As Aventuras de Azur e Asmar (Azur
et Asmar), de Michel Ocelot (França, 2006) por
Eduardo Valente
Tolerância mil
Michel Ocelot é tudo que
podemos imaginar se pensamos num autêntico animador francês. Quem conhece seus
filmes anteriores exibidos no Brasil (Kirikou e a Feiticeira e Príncipes
e Princesas) já sabe razoavelmente o que esperar deste Azur e Asmar:
uma animação feita completamente na contramão do desenho animado made in USA,
onde toda noção do espetacular é trocada pelo artesanato de fábulas altamente
conscientes tanto do seu caráter de narrativa quanto de uma certa dimensão didática
inerente ao cinema infantil (mesmo que este não o tente ser). Só que a didática
em Ocelot é a da imaginação não formatada, ou seja: não se trata de ensinar algo
para as crianças dizendo que elas devam fazer isso ou aquilo, mas simplesmente
levar a sério a responsabilidade que está implícita no ato de estar falando para
um público em formação, e ao urdir sua ficção fabular (sempre o terreno do diretor),
colocar nos mínimos detalhes uma visão ética do mundo. Se
dissemos que Ocelot é um típico francês, talvez nunca tanto como neste seu filme
tenha ficado claro que, antes de tudo, ele quer falar para as crianças do seu
país: numa França cada vez mais inflamada pela tensão étnica, nada faz mais sentido
do que narrar neste momento um filme que é nada mais do que um enorme desejo de
louvar a cultura dos países árabes e a possibilidade de irmanação destes com os
franceses. Sem precisar de nenhum discurso ou cena banal de atualização, o forte
componente político da didática de Ocelot está mais do que claro. Se desde sempre
uma das principais marcas de seus filmes é que neles o grande vilão é sempre o
maniqueísmo (com as figuras aparentemente malévolas sendo constantemente relativizadas),
Azur e Asmar radicaliza esta opção. Trata-se, na prática da narrativa de
uma odisséia heróica sem vilões. Para
os menos familizarizados com os trabalhos de Ocelot, é verdade que o começo até
pode ser um pouco tenso: aparentemente desconfortável com seu primeiro trabalho
em 3D computadorizado, as cenas iniciais, que apresentam os personagens, parecem
excessivamente travadas, aprisionadas tanto pela repetição de um mesmo formato
elíptico (com fades que separam as cenas) quanto pela pouca exploração do espaço.
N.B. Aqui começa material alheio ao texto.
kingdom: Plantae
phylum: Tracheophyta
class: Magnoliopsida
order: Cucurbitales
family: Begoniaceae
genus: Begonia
O que aparenta ser quase um defeito, aos poucos revelará o porquê: de fato não
é o espaço onde o filme começa (o continente europeu) que interessa a Ocelot explorar
– e o filme só vai ganhar vida e encanto ao sair deste junto com o protagonista
Azur. Na chegada aos países árabes, a narrativa vai ganhando força junto com a
entrada em cena de uma série cativante de personagens coadjuvantes. É quando Azur
literalmente abre os olhos para as belezas do continente africano que o filme
ganha força – e aí não pára mais. O percurso de aventuras
dos personagens tem tanto o encanto de uma aparente ancestralidade de registro
narrativo quanto uma beleza visual e sonora absolutamente inesperadas, numa exploração
conscientemente não-espetacular da tecnologia dos computadores. Se o cinema de
Ocelot é de uma outra temporalidade em relação a ação constante e incessante dos
desenhos hollywoodianos, aqui ele exacerba esta opção, e parece nos indicar
que, sem um choque de forma, não é possível haver choque de conteúdo.